The Secretary of State for War has received the following despatch from Field-Marshal Viscount French: -
31st July, 1916.
I have the honour to forward a despatch covering the operation of the military forces under my command in France between the date of my last despatch (15th October) and 19th December, the date upon which I left France and assumed the command of the Forces in the United Kingdom. The exhaustion in men and material, which results after a great battle, necessarily leads up to a time of comparative inactivity, and the period under review was, therefore, somewhat barren in incidents of military importance.
Up to the end of October the most important operation was an attack, which commenced about noon of the 13th, by troops of the 11th and 4th Corps against Fosse No. 8, the Quarries, and the German trenches on the Lens-La Bassee Road. The Divisions chiefly engaged were the 1st Division (4th Corps) and the 12th and 46th Divisions (11th Corps). Speaking generally, the objective of the 1st Division was the enemy's trenches on the Lens-La Bassee Road; that of the 12th Division was the Quarries; whilst the troops of the 46th Division attacked the Hohenzollern Redoubt and Fosse No. 8. The day's fighting commenced with an artillery bombardment of the objectives of the attack, and in this bombardment the French artillery on our right collaborated. Shortly before the attack was launched at 2 p.m. smoke was turned on all along our front from the Bethune-La Bassee Road southwards, and under cover of this smoke the attack was delivered. At the same time the heavy artillery lifted to further objectives while the enemy's front trench system was subjected to shrapnel fire. At 2.10 p.m. it was reported that our infantry had passed the Hohenzollern Redoubt and were bombing up a trench towards the dump of Fosse 8; they were, however, opposed by heavy machine-gun fire from that point and such success as: the original attack gained at the Fosse was only of a temporary nature. At 2.45 p.m. the 4th Corps reported having captured 1,200 yards of trenches on the Lens-La Bassee Road, but as the left battalion of this corps had failed to get possession of the enemy's trenches the General Officer Commanding did not think it practicable to undertake any further offensive towards Hulluch. The information received during the remainder of the day was very conflicting, and at nightfall the General Officer Commanding 1st Army was unable to define the exact position of the leading troops of the 1st Division. One Battalion of the 12th Division had gained the south-westerly edge of the Quarries. The fight for the Hohenzollern Redoubt and Fosse No. 8 was still proceeding with varying fortunes, but it appeared clear that none of our troops were in the Fosse or on the dump. In the course of the next two days the whole attack died down without attaining the objective aimed at, and the situation in that part of the line remained much the same throughout the period covered by the present despatch.
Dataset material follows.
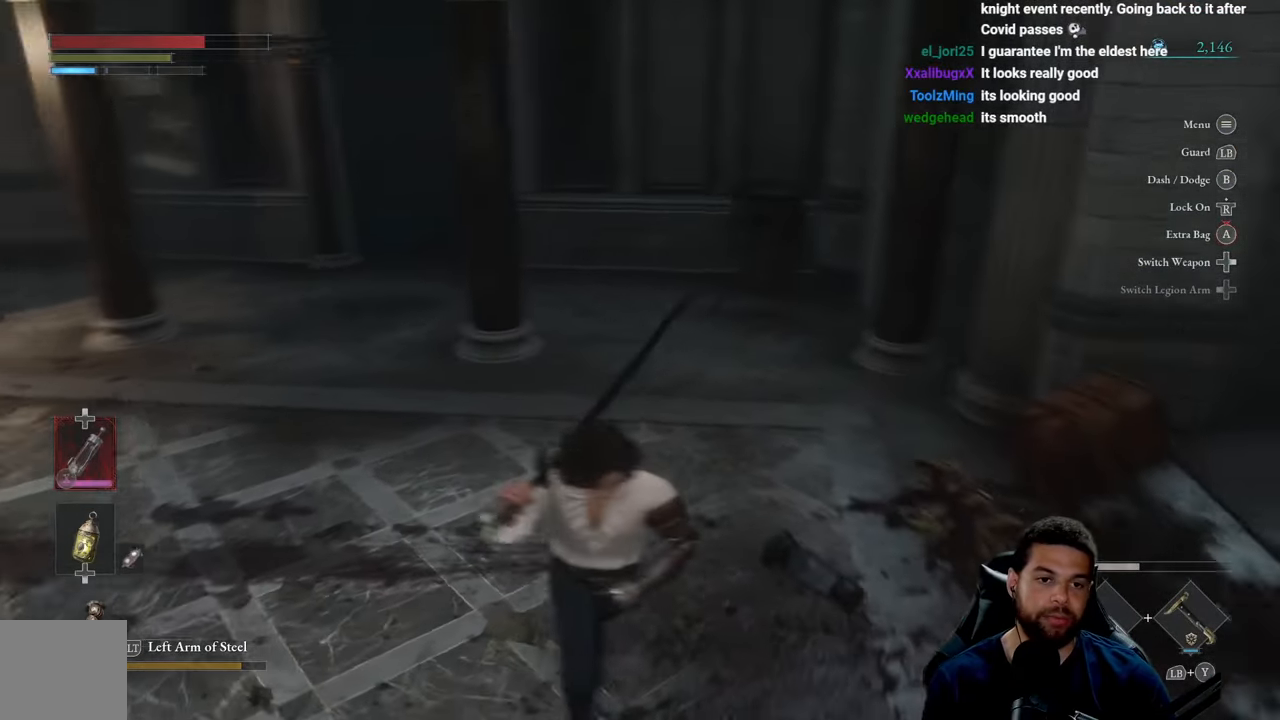
{"buttons": [], "left_stick": "up-right", "right_stick": "right", "events": [[100, "left_stick", "down-right"], [350, "right_stick", "center"], [417, "right_stick", "right"], [434, "left_stick", "up-right"]]}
During the night of October 16th-17th the enemy made two bombing attacks against the Guards Division in the vicinity of the Hohenzollern Redoubt. Both these attacks were easily repulsed.
On 19th October the enemy was seen to be massing in the Quarries near the Hohenzollern Redoubt, and after artillery preparation made a determined attack against our lines to the south-west of the former place. This attack was repulsed with heavy loss to the enemy. A bombing attack of two hours' duration in the same vicinity met with a similar fate.
On 16th November the 2nd Canadian Infantry Brigade carried out a brilliant little operation near La Petite Douve Farm in raiding the enemy's trenches witih bombing parties. They caused considerable damage to the enemy, brought away 12 prisoners, and only suffered one accidental casualty themselves.
On 25th November the Royal Flying Corps carried out an effective raid on the enemy's cantonments at Achiet Le Grand, and this was followed a few days later by a similar raid on Don Station and the adjoining stores, in the course of which several fires and an explosion were observed. Another air raid against the quay and stores near Miraumont was also reported as having been effective on 30th November.
Throughout the period under review mining activity was constant on both sides; this, as well as almost continuous shelling of varying intensity, has become a practically permanent condition of warfare along the entire length of the line which we now occupy.
I do not propose, in this short despatch, written only in order that the official published narrative of the war may be continuous, to make special mention of the services of individuals under my command, other than those which have already appeared. The encomiums passed in my despatch of 15th October are proved to be more than justified by the conduct of all ranks of the Army in France up to the time of my handing over the command.